Opposition formiert sich
Die Sekretärin des PD, Elena Schlein, und der Chef der Fünf-Sterne-Bewegung (M5S), Expremier Giuseppe Conte, haben ihre Meinungsverschiedenheiten hintangestellt. Die Mitte-links-Opposition ist auf dem Weg, einen »Campo Largo« (breites Feld) gegen Meloni zu bilden. Dieses Bündnis konnte bei drei von sechs Regionalwahlen, die als Stimmungstests für Meloni galten, einen Sieg einfahren: Der PD verteidigte seine »rote Hochburg« Emilia Romagna, die Meloni, propagandistisch groß angekündigt, »erobern« wollte. Auf Sardinien und in Umbrien löste Mitte-Links bestehende faschistische Koalitionen ab.
Meloni sitzt also zu Beginn ihres dritten Amtsjahres keineswegs so fest im Sattel, und selbst der Industriellenverband Confindustria schließt ihren Fall nicht mehr aus und will vorbeugen, dass nach ihr Schleins Sozialdemokraten das Ruder übernehmen. Der Leiter der Partei »Lebendiges Italien« (IV), der frühere Premier Matteo Renzi, der sich in seiner Regierungszeit (2014–16) offen zum Bündnis mit dem Industriellenverband bekannte, hat sich wohl deshalb dem Mitte-links-Bündnis angeschlossen. Laut der Zeitung Libero Quotidiano unterstützt ihn der frühere Premier und Senator Mario Monti, der gegen Meloni schweres Geschütz auffuhr. Mit ihrem Verhältnis zu Elon Musk zwinge sie »Italien ein Protektorat auf«, so der frühere EU-Kommissar, der auch die Nominierung Fittos kritisierte. Damit stellt sich auch Monti, der nach dem Sturz Berlusconis 2011 eine Übergangsregierung bildete, an die Seite der Mitte-links-Opposition, um für eine Nachfolge bereitzustehen.

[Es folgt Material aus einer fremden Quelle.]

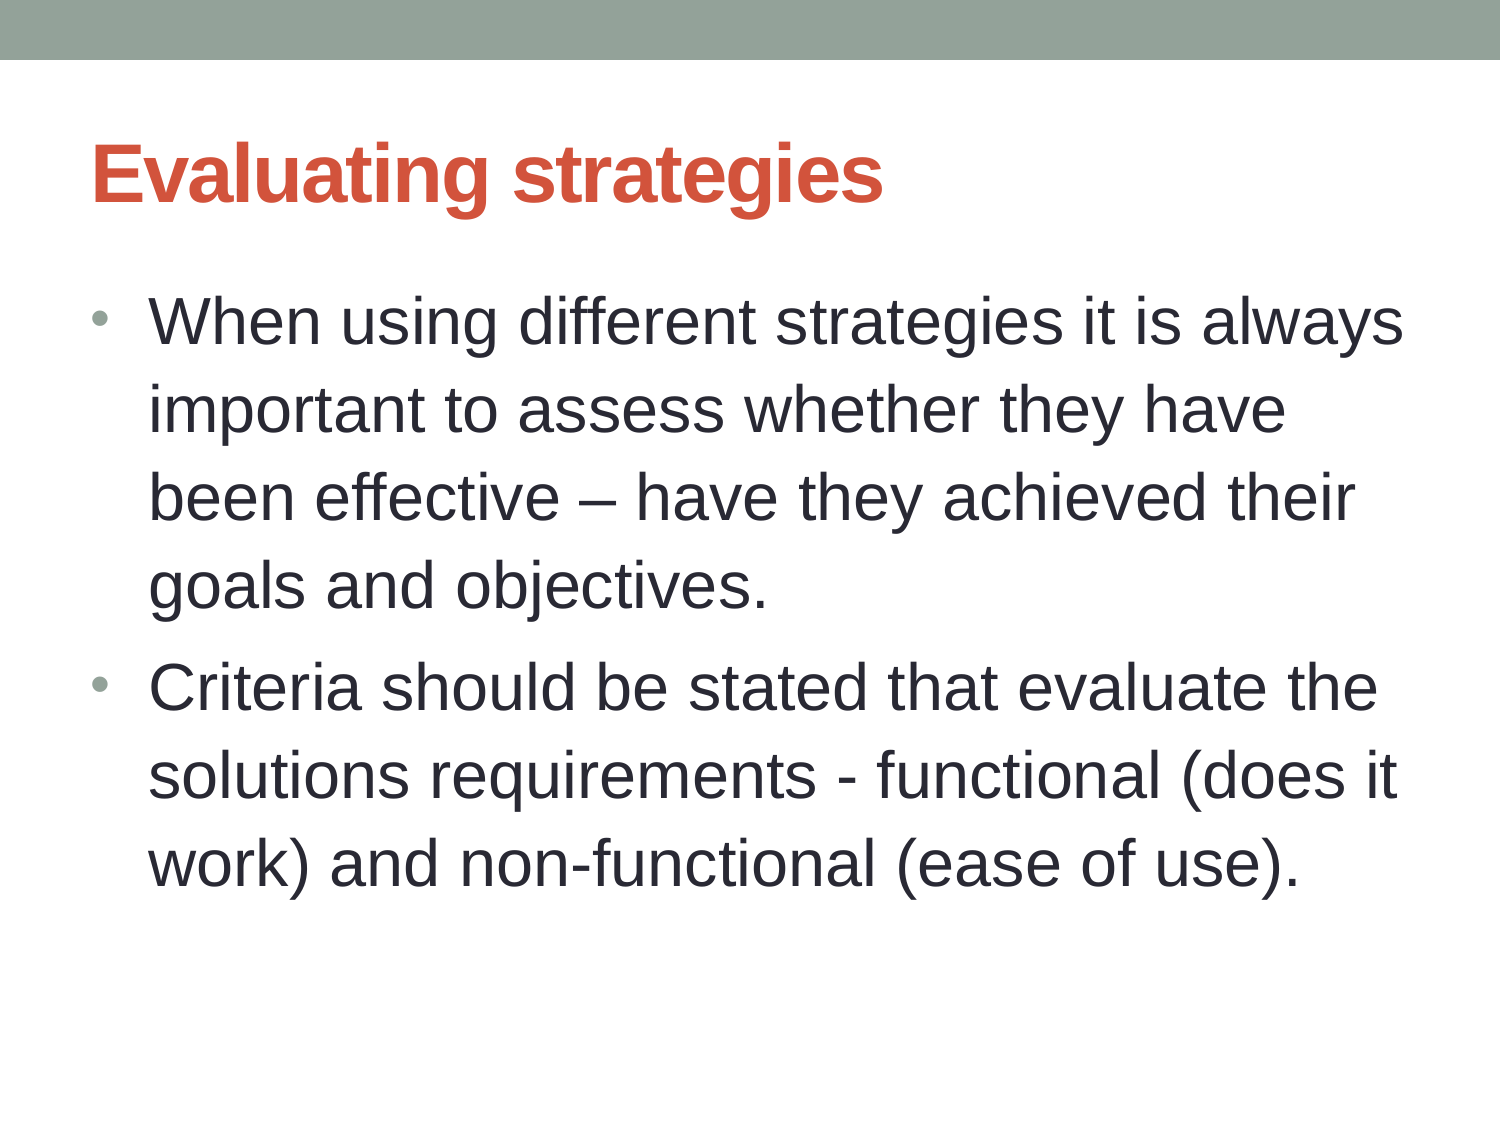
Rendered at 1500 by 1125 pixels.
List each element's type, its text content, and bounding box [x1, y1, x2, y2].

title Evaluating strategies [75, 87, 1425, 250]
list When using different strategies it is always important to assess whether they have been effective – have they achieved their goals and objectives. Criteria should be stated that evaluate the solutions requirements - functional (does it work) and non-functional (ease of use). [75, 262, 1425, 1063]
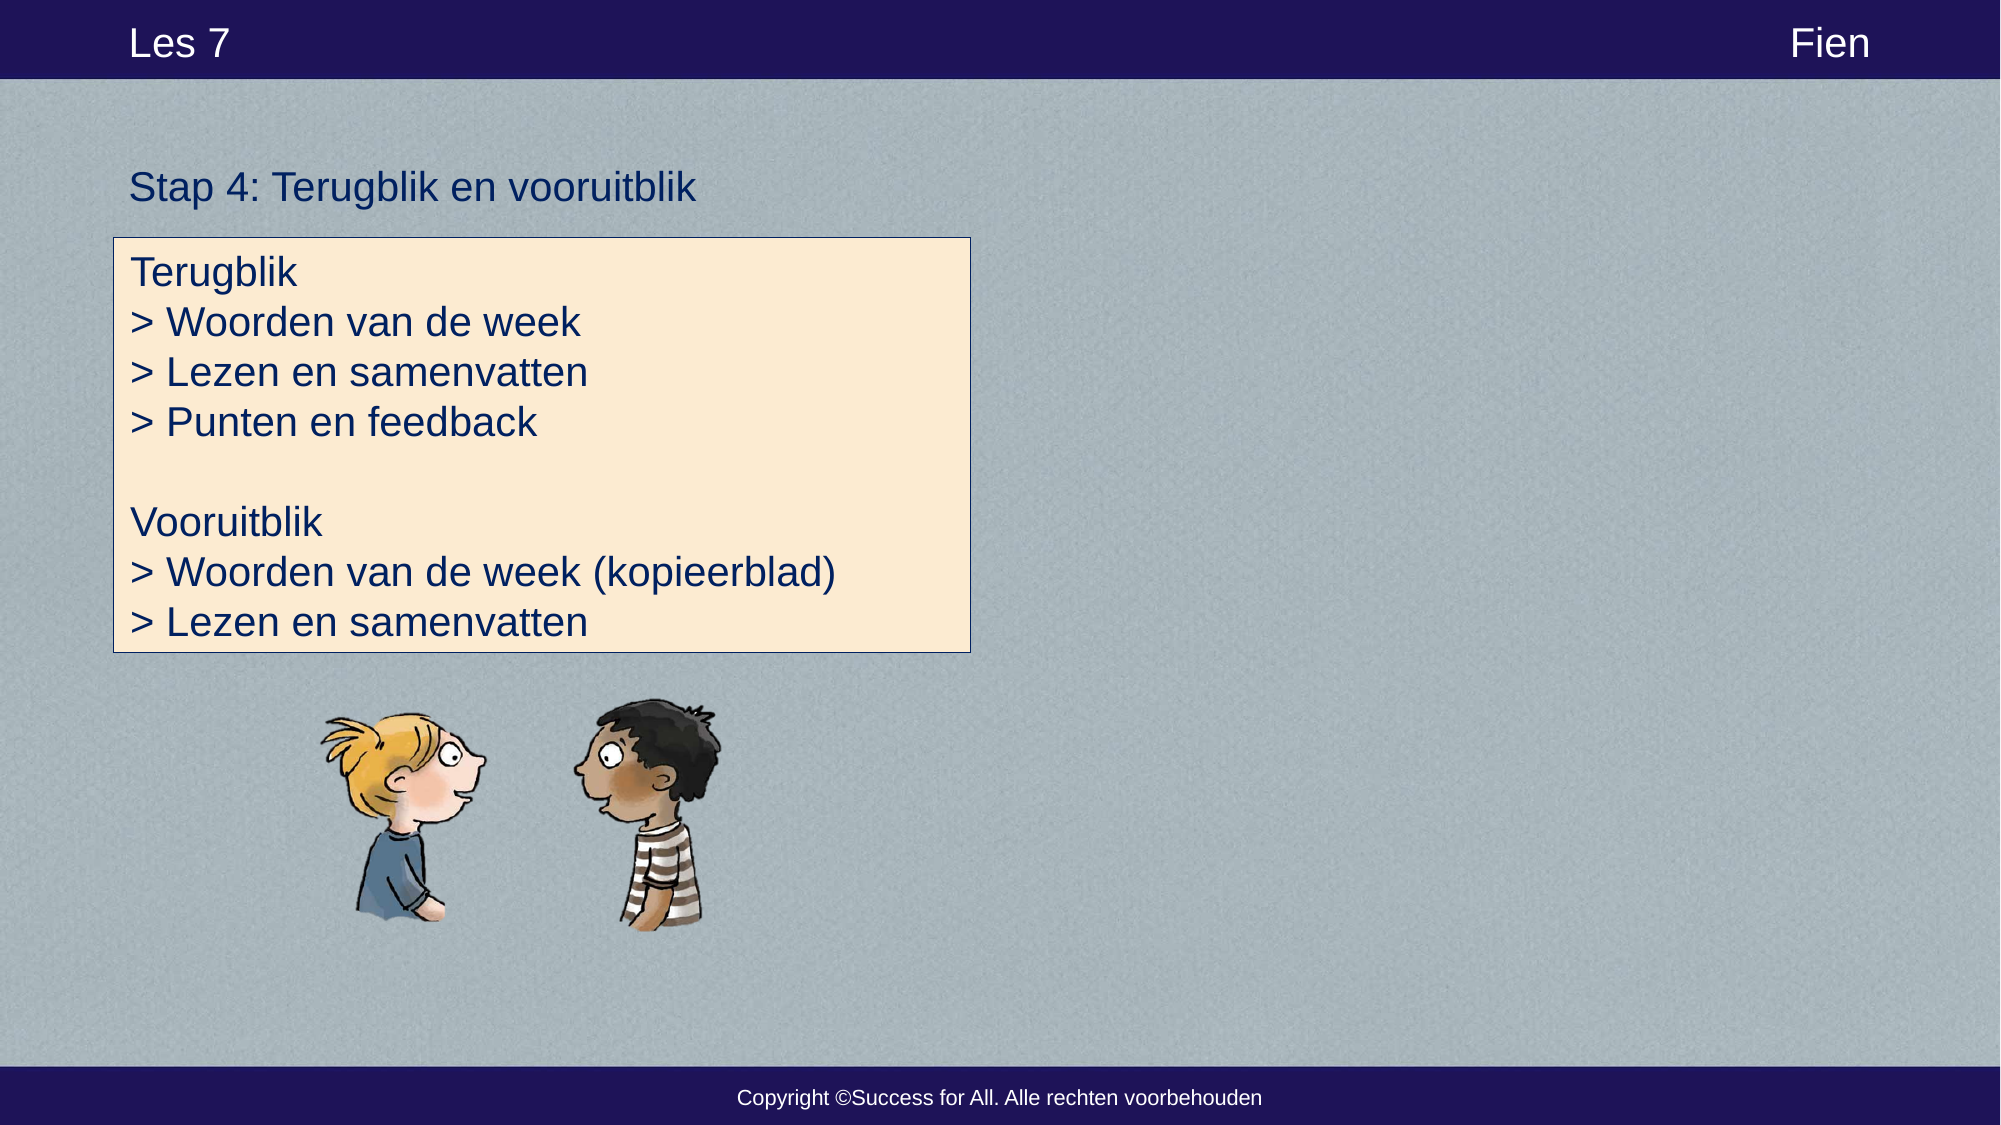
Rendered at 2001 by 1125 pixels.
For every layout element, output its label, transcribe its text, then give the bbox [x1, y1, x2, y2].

text_box Fien [999, 8, 1886, 73]
text_box Les 7 [114, 8, 354, 73]
picture [0, 0, 2001, 1125]
text_box Stap 4: Terugblik en vooruitblik [114, 152, 907, 218]
text_box Copyright ©Success for All. Alle rechten voorbehouden [0, 1076, 2000, 1125]
text_box Terugblik > Woorden van de week > Lezen en samenvatten > Punten en feedback Vooruitblik > Woorden van de week (kopieerblad) > Lezen en samenvatten [113, 237, 971, 653]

Dass in dieser Situation Mitglieder faschistischer »Werwolf-Divisionen« eine Ermordung Melonis geplant haben sollen, weil sie eine »Verräterin« und eine »ekelhafte Konkubine Zions« geworden sei, hielten selbst großbürgerliche Medien wie La Stampa für fraglich. Vermutet wird eine Inszenierung, wozu die Mailänder Zeitung Corriere della Sera erwähnte, dass die Aktivitäten der Werwölfe spätestens seit Mai 2023 bekannt waren. Dass sie erst jetzt an die große Glocke gehängt wurden, hängt erkennbar damit zusammen, dass Meloni in Brüssel von Mitte-Links kritisiert wird. Mit ihrer Darstellung als Opfer faschistischer Anschlagspläne wird nun anscheinend versucht, ihr mit der Nominierung Fittos erneut unter Beweis gestelltes Festhalten am giftigen Erbe Benito Mussolinis zu verschleiern.
Meloni hielt das nicht ab, im Dezember auf dem Atreju-Festival ihrer Parteijugend im Circus Maximus in Rom die Stabilität ihrer Regierung – ihre Erfolge, ihren international gewonnenen Einfluss, ihre Rolle als Schlüsselakteurin in der europäischen Politik und als Brückenbauerin zu den USA – lobend herauszustellen.